Hi there. I've attempted training(fine-tuning) Tesseract-4 lstmtraining on handwritten text, for box/tif pairs I generated myself. The overall training process has worked okay without any hitch.
I now wish to apply this fine-tuning process on a larger scale on form images. Here's my conundrum: My forms often contain a mixture of printed text as well as handwritten text. Do I have to annotate both the printed text and the handwritten text? Annotating both printed and handwritten would take a bit of extra effort, so I'm wondering if it sufficient to simply make the boxes only around the handwritten portions. However, I'm worrying that if I only make boxes around handwritten parts and leave out the printed parts, it might confuse my model somehow.

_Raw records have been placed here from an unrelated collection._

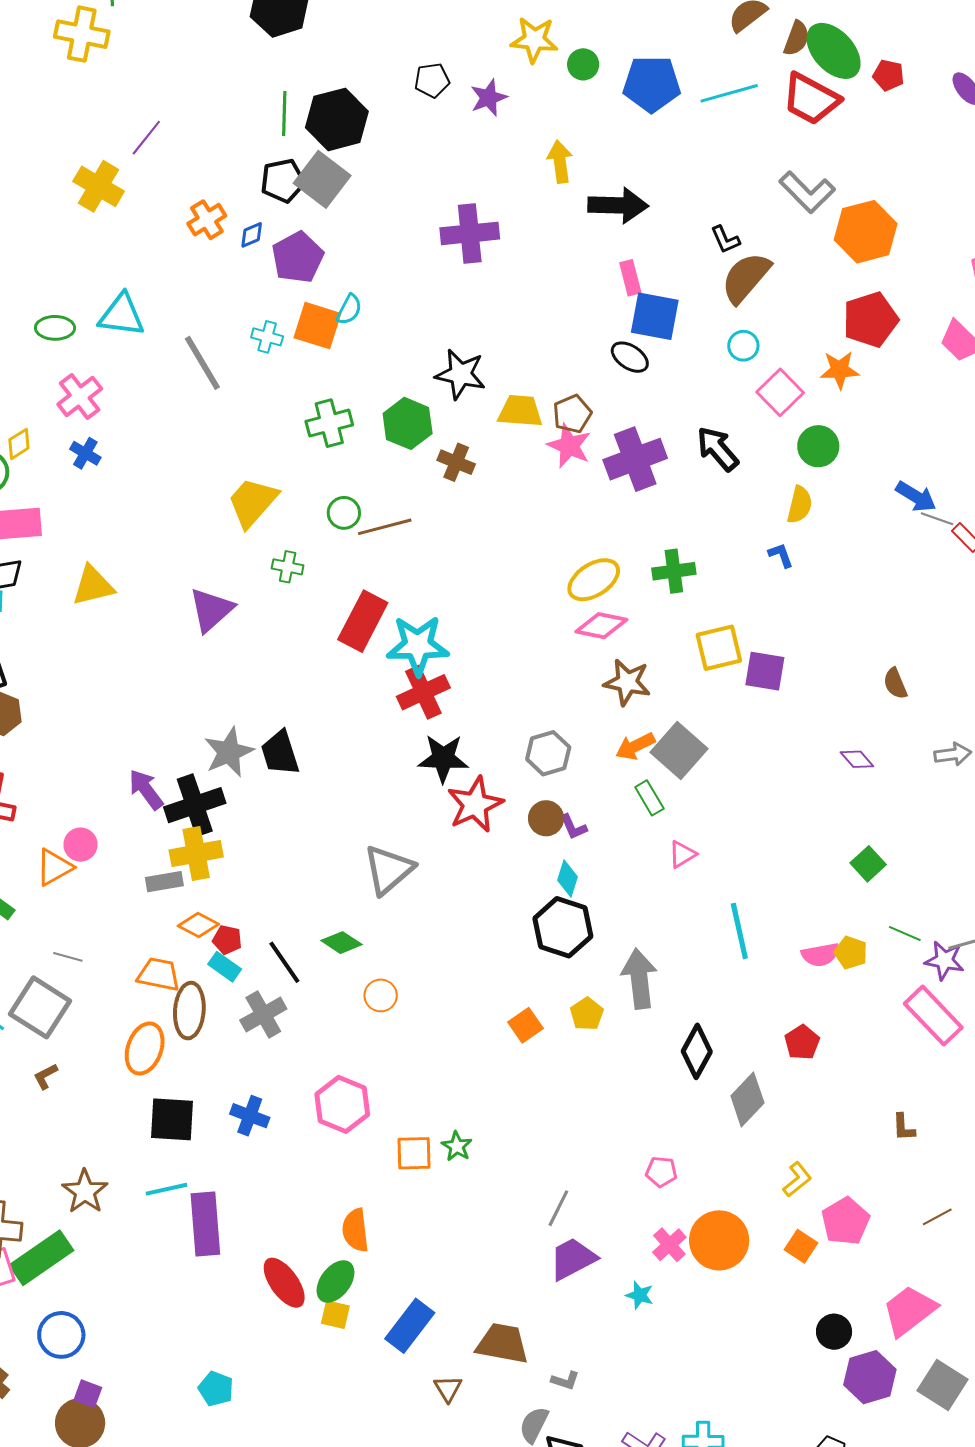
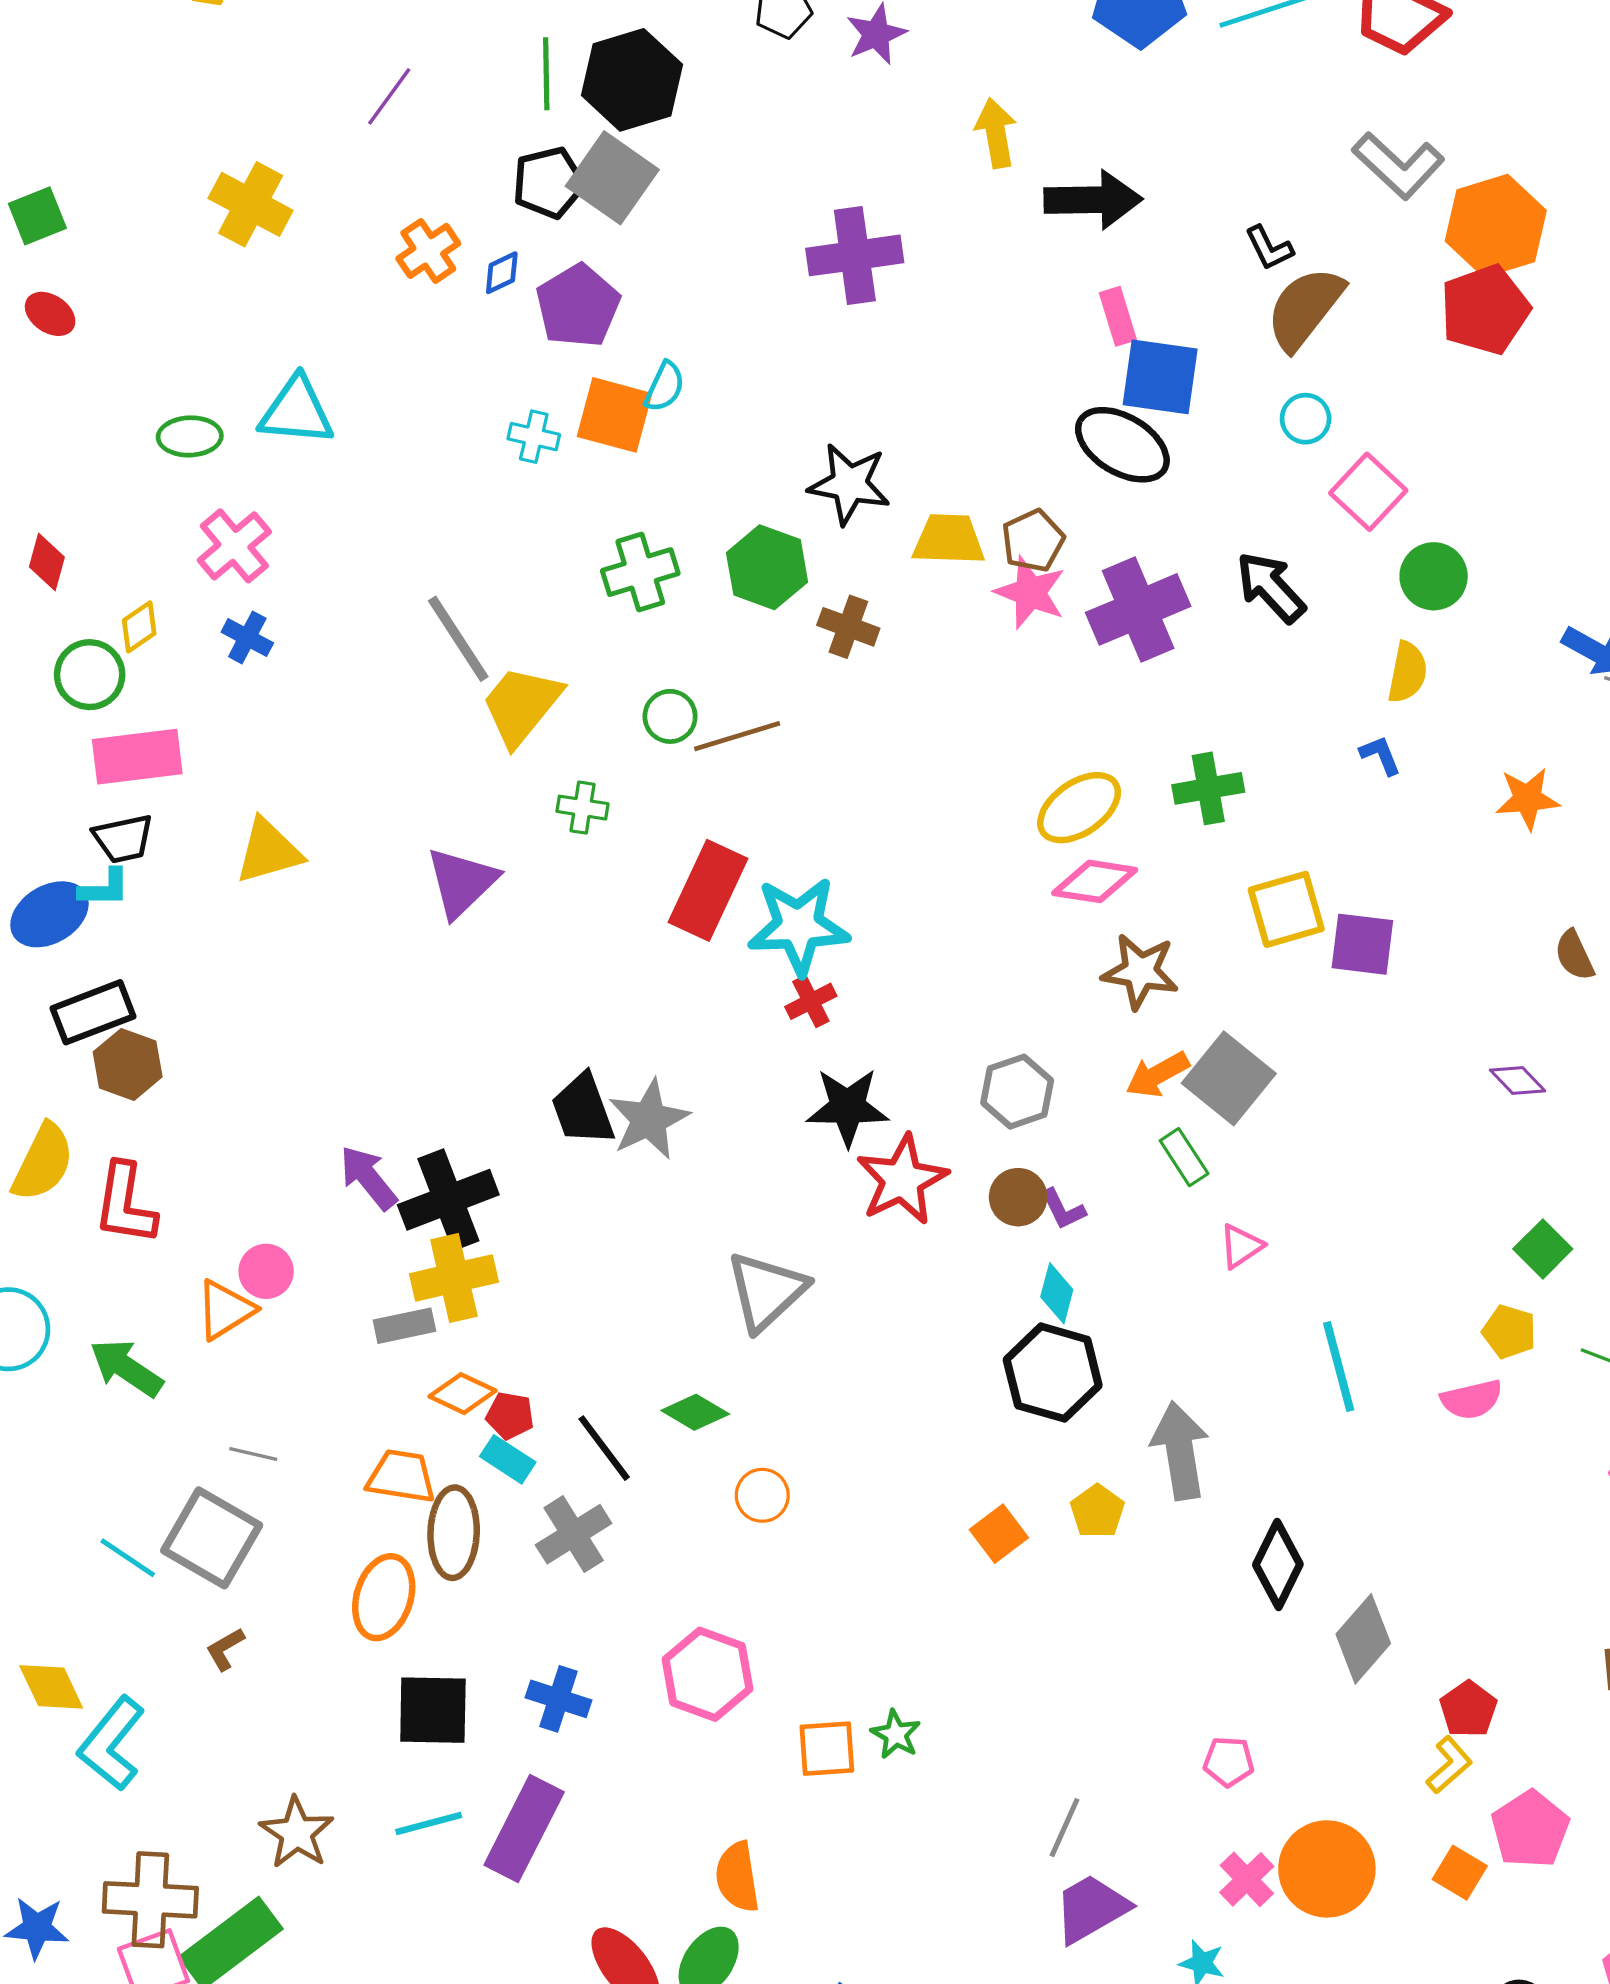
purple line: (146, 138) -> (389, 96), moved
red pentagon: (870, 320) -> (1485, 310), moved
black ellipse: (630, 357) -> (1122, 445), size x1.5
gray line: (202, 363) -> (458, 639), moved
orange star: (840, 370) -> (1527, 799), moved
red cross: (423, 692) -> (811, 1001), size x0.6
gray star: (229, 752) -> (649, 1119), moved
yellow pentagon: (851, 953) -> (1509, 1332), moved
red pentagon: (802, 1042) -> (1468, 1709), moved
purple rectangle: (205, 1224) -> (524, 1828), moved, turned 34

My second question is, when I performed inference with my trained model, it throws a warning: `Failed to load any lstm-specific dictionaries for lang X`. I understand that this is caused by the absence of word lists, punctuation lists etc (although it does still give an inferenced output)
I'm wondering how much a word list affects the inference process? I could simply take the base language's word-list from the github repository and combine it into my newly trained tessdata. However, the forms I will use tesseract on will contain lots of people names (which may not be present in a wordlist?). In such a case, do I have to compile a new wordlist? Or is it sufficient to do without one?